ACTIVITY: Of the material below, only the lines from the line containing "2026/08/31 00:00～" down to the line containing "தோழர்களைக் காப்பதற்கு எவ்வாறு" belong in the answer, written out exactly.

**** DATA SUPPLIED

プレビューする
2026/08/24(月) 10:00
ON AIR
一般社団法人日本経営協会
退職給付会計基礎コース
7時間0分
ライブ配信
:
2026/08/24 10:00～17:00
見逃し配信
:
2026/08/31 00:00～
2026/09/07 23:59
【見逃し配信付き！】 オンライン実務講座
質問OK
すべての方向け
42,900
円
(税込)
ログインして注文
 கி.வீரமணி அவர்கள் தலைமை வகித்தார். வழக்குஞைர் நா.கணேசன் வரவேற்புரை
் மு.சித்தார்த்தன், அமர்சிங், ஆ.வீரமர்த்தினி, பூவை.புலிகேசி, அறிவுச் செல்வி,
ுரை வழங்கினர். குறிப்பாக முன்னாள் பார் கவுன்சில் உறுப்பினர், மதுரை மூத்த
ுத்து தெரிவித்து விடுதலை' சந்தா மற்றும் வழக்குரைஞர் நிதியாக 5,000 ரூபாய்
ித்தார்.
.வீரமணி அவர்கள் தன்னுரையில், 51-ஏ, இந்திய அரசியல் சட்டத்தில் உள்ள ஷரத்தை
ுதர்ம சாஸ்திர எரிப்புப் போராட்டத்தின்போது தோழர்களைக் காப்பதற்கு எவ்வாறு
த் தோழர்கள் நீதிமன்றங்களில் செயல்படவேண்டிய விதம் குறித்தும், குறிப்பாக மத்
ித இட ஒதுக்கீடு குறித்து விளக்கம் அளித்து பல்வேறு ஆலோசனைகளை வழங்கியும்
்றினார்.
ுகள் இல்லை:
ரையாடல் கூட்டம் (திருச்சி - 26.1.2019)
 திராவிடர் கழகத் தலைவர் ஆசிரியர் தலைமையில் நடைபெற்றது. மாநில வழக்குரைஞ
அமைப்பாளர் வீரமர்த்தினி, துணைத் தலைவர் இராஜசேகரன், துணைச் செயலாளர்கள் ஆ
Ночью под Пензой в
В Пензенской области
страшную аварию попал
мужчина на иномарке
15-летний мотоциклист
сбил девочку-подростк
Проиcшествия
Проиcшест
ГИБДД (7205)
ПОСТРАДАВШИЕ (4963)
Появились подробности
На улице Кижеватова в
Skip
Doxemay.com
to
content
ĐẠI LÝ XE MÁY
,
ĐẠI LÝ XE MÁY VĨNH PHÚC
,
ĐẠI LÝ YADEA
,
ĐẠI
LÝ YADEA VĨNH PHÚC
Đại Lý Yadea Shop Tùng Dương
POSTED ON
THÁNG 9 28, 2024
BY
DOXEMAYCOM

********

FINISHED EXERCISE:
2026/08/31 00:00～
2026/09/07 23:59
【見逃し配信付き！】 オンライン実務講座
質問OK
すべての方向け
42,900
円
(税込)
ログインして注文
 கி.வீரமணி அவர்கள் தலைமை வகித்தார். வழக்குஞைர் நா.கணேசன் வரவேற்புரை
் மு.சித்தார்த்தன், அமர்சிங், ஆ.வீரமர்த்தினி, பூவை.புலிகேசி, அறிவுச் செல்வி,
ுரை வழங்கினர். குறிப்பாக முன்னாள் பார் கவுன்சில் உறுப்பினர், மதுரை மூத்த
ுத்து தெரிவித்து விடுதலை' சந்தா மற்றும் வழக்குரைஞர் நிதியாக 5,000 ரூபாய்
ித்தார்.
.வீரமணி அவர்கள் தன்னுரையில், 51-ஏ, இந்திய அரசியல் சட்டத்தில் உள்ள ஷரத்தை
ுதர்ம சாஸ்திர எரிப்புப் போராட்டத்தின்போது தோழர்களைக் காப்பதற்கு எவ்வாறு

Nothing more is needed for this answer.